Recently, in an issue of Rolling Stone, they profiled his life as a young man. Told through quotes from friends and family members, the article unfolded a curious look at the person who would one day invent the concept of Gonzo Journalism. The thing that struck me most was his approach to classic works of literature. Here is what is friend Porter Bibb said:
“We all believed we were (F. Scott) Fitzgerald incarnate. Hunter was as passionate as the rest of us about this. This is when he started typing out Fitzgerald and Hemingway books word by word. I used to kid Hunter a lot and say, “You’re not Fitzgerald. What the #*&^ are you typing The Great Gatsby for? That’s the stupidest thing I’ve ever seen.”
“You know,” he said, “I just like to get the feel of how it is to write those words.”
The easy response to that concept is to write off Thompson as an obsessed addict that would one day kill himself. But when I read that, I felt a challenge from Hunter.
Here was a man that was desperate to be a writer, to be the greatest writer he could be, to unlock that part of him he knew was waiting deep inside. So he studied the masters, to the point of actually writing out entire books just to know how those words felt under his fingertips. All of which makes me wonder why I treat the Bible so casually.
Hunter showed more reverence for The Great Gatsby than I do the Bible. He invested more time and energy and heart and soul into understanding the inner workings of Fitzgerald than I do the inner workings of God.
I’m not saying I should write out the Bible word for word, I’m just admitting that I spend a shamefully small amount of time in it. Most mornings I read the Bible for a few minutes, but I don’t pour over it. Most days I look at it like taking a vitamin. It’s just something I do. It’s something I think is good for me, but I don’t really ingest it. It doesn’t necessarily shape the rest of my day or flavor my thinking for any given time. And I think that’s a problem.

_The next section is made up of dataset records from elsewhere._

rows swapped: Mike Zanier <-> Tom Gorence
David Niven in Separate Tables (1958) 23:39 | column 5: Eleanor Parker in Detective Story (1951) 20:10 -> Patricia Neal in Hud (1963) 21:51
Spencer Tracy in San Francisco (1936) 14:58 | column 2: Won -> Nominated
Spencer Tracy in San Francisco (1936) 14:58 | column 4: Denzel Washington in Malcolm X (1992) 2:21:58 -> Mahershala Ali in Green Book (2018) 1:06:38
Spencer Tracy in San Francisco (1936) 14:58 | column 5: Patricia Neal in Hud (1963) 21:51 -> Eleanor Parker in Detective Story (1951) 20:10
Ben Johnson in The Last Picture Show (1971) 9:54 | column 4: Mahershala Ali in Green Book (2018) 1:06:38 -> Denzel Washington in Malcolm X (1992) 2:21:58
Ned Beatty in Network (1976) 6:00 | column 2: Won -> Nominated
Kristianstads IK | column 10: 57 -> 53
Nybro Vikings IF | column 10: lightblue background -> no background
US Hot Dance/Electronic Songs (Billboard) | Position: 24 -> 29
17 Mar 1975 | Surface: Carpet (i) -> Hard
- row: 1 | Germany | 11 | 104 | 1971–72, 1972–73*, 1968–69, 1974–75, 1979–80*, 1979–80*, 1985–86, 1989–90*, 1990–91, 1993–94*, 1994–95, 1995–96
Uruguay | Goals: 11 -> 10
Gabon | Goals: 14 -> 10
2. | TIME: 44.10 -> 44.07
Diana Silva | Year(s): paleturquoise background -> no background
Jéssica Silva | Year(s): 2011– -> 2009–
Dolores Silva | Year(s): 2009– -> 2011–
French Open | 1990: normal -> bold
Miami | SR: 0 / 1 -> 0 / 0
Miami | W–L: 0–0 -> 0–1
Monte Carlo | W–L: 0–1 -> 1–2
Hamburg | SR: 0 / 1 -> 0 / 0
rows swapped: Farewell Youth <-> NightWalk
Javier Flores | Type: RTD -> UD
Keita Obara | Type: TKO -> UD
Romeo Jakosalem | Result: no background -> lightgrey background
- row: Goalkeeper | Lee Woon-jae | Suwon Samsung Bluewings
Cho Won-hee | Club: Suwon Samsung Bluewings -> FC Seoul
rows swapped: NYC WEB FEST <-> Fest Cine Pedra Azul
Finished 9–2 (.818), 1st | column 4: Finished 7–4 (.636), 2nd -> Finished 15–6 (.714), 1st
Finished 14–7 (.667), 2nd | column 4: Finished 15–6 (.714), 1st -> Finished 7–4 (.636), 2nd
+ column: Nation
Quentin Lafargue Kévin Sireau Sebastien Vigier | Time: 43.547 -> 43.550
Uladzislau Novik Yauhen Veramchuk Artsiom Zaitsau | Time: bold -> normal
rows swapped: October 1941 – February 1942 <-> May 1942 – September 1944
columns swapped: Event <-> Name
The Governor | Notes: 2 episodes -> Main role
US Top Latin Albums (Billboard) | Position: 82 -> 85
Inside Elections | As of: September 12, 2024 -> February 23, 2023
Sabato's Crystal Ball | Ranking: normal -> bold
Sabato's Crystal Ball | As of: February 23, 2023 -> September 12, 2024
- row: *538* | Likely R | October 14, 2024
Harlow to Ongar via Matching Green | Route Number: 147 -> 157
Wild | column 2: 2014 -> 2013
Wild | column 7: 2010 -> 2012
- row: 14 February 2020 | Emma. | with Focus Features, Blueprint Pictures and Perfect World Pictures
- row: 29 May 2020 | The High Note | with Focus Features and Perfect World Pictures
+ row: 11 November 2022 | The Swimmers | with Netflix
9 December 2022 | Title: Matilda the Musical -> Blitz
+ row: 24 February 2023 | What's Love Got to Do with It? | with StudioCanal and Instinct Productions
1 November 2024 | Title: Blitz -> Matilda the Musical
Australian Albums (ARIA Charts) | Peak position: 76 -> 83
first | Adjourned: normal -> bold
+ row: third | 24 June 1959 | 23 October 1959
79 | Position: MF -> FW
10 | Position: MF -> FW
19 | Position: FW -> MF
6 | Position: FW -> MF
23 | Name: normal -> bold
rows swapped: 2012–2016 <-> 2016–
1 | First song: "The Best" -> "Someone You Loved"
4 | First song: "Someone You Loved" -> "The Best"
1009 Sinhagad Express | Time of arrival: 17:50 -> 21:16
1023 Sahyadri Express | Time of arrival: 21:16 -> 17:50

That’s part of the reason I started writing that daily devotional on my other site. Not out of guilt or shame. Please don’t hear me trying to guilt you into reading the Bible. Those feelings might initially motivate change but they never sustain it. No, what I am saying is that I desire to desire the Bible. I admit there are many mornings when I don’t want to read. But I want to want to read. I want to want to read the Bible with the same passion Hunter S. Thompson invested in reading The Great Gatsby.